Task instructions >> In your copy, leave out the pictures and repeat every record exactly.

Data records
---*---
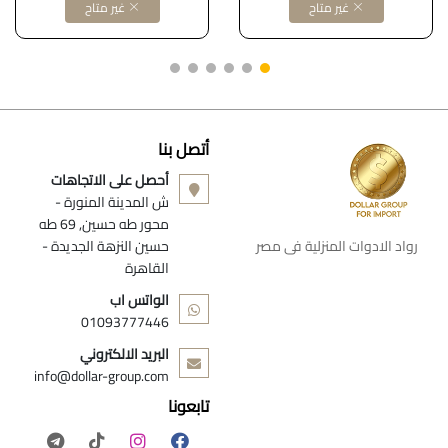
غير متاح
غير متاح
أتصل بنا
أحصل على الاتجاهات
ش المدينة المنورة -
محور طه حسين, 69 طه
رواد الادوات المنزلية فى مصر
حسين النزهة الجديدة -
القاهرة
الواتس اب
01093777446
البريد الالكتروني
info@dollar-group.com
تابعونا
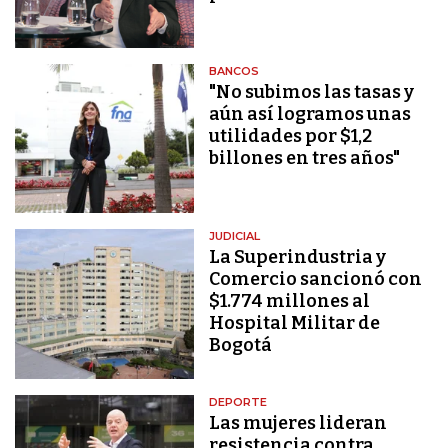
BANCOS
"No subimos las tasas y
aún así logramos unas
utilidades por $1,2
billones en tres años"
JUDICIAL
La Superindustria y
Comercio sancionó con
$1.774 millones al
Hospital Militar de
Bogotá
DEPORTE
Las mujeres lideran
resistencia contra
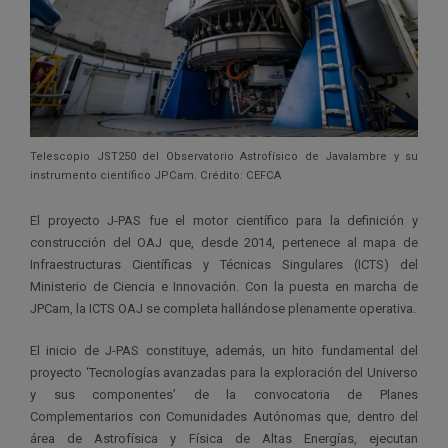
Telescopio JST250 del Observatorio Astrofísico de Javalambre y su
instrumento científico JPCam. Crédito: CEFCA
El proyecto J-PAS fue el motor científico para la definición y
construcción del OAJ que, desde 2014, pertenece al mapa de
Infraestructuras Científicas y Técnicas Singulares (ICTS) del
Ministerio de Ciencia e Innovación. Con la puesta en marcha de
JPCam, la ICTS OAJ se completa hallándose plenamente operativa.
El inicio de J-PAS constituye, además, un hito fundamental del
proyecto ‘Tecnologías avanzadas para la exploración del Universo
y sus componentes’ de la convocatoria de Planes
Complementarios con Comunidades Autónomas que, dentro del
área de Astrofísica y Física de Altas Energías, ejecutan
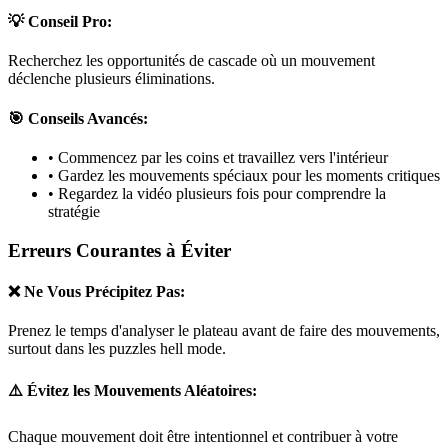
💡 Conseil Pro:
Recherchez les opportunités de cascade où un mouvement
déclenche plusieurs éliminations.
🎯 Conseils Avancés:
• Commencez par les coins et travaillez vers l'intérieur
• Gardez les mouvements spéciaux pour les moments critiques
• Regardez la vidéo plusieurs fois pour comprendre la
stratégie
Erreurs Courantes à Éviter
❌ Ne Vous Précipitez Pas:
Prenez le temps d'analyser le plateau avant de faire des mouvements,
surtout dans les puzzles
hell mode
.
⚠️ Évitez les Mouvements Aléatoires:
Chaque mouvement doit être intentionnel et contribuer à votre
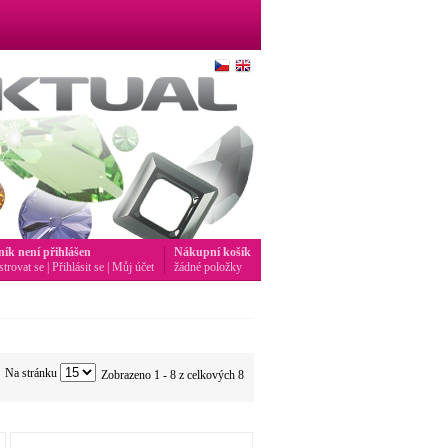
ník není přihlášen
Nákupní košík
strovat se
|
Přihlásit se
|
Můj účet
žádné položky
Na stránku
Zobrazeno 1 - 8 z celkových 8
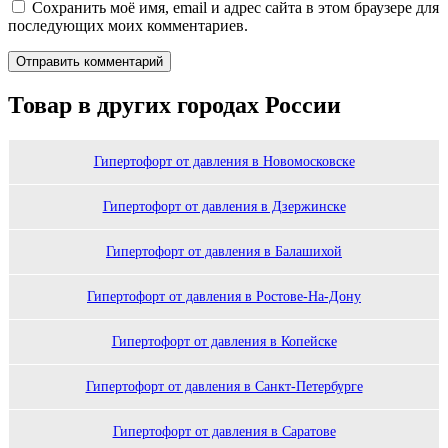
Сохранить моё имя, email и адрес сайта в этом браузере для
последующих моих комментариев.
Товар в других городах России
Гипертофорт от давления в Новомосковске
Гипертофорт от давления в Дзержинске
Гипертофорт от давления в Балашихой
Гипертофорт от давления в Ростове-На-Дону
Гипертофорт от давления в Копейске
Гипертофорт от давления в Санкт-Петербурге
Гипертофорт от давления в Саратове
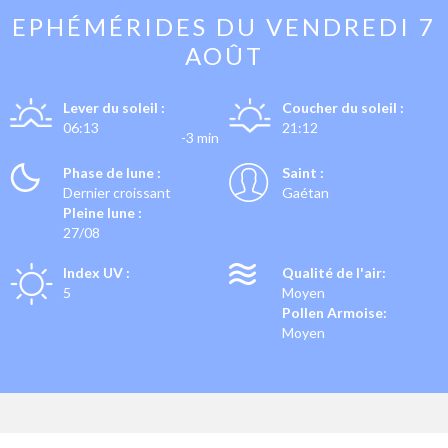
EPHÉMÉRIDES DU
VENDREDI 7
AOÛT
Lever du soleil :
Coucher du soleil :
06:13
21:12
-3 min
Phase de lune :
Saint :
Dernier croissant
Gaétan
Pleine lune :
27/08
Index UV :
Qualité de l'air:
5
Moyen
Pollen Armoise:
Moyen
---*---
Exercise response >>
غير متاح
غير متاح
أتصل بنا
أحصل على الاتجاهات
ش المدينة المنورة -
محور طه حسين, 69 طه
رواد الادوات المنزلية فى مصر
حسين النزهة الجديدة -
القاهرة
الواتس اب
01093777446
البريد الالكتروني
info@dollar-group.com
تابعونا
BANCOS
"No subimos las tasas y
aún así logramos unas
utilidades por $1,2
billones en tres años"
JUDICIAL
La Superindustria y
Comercio sancionó con
$1.774 millones al
Hospital Militar de
Bogotá
DEPORTE
Las mujeres lideran
resistencia contra
Telescopio JST250 del Observatorio Astrofísico de Javalambre y su
instrumento científico JPCam. Crédito: CEFCA
El proyecto J-PAS fue el motor científico para la definición y
construcción del OAJ que, desde 2014, pertenece al mapa de
Infraestructuras Científicas y Técnicas Singulares (ICTS) del
Ministerio de Ciencia e Innovación. Con la puesta en marcha de
JPCam, la ICTS OAJ se completa hallándose plenamente operativa.
El inicio de J-PAS constituye, además, un hito fundamental del
proyecto ‘Tecnologías avanzadas para la exploración del Universo
y sus componentes’ de la convocatoria de Planes
Complementarios con Comunidades Autónomas que, dentro del
área de Astrofísica y Física de Altas Energías, ejecutan
💡 Conseil Pro:
Recherchez les opportunités de cascade où un mouvement
déclenche plusieurs éliminations.
🎯 Conseils Avancés:
• Commencez par les coins et travaillez vers l'intérieur
• Gardez les mouvements spéciaux pour les moments critiques
• Regardez la vidéo plusieurs fois pour comprendre la
stratégie
Erreurs Courantes à Éviter
❌ Ne Vous Précipitez Pas:
Prenez le temps d'analyser le plateau avant de faire des mouvements,
surtout dans les puzzles
hell mode
.
⚠️ Évitez les Mouvements Aléatoires:
Chaque mouvement doit être intentionnel et contribuer à votre
ník není přihlášen
Nákupní košík
strovat se
|
Přihlásit se
|
Můj účet
žádné položky
Na stránku
Zobrazeno 1 - 8 z celkových 8
Сохранить моё имя, email и адрес сайта в этом браузере для
последующих моих комментариев.
Товар в других городах России
Гипертофорт от давления в Новомосковске
Гипертофорт от давления в Дзержинске
Гипертофорт от давления в Балашихой
Гипертофорт от давления в Ростове-На-Дону
Гипертофорт от давления в Копейске
Гипертофорт от давления в Санкт-Петербурге
Гипертофорт от давления в Саратове
EPHÉMÉRIDES DU
VENDREDI 7
AOÛT
Lever du soleil :
Coucher du soleil :
06:13
21:12
-3 min
Phase de lune :
Saint :
Dernier croissant
Gaétan
Pleine lune :
27/08
Index UV :
Qualité de l'air:
5
Moyen
Pollen Armoise:
Moyen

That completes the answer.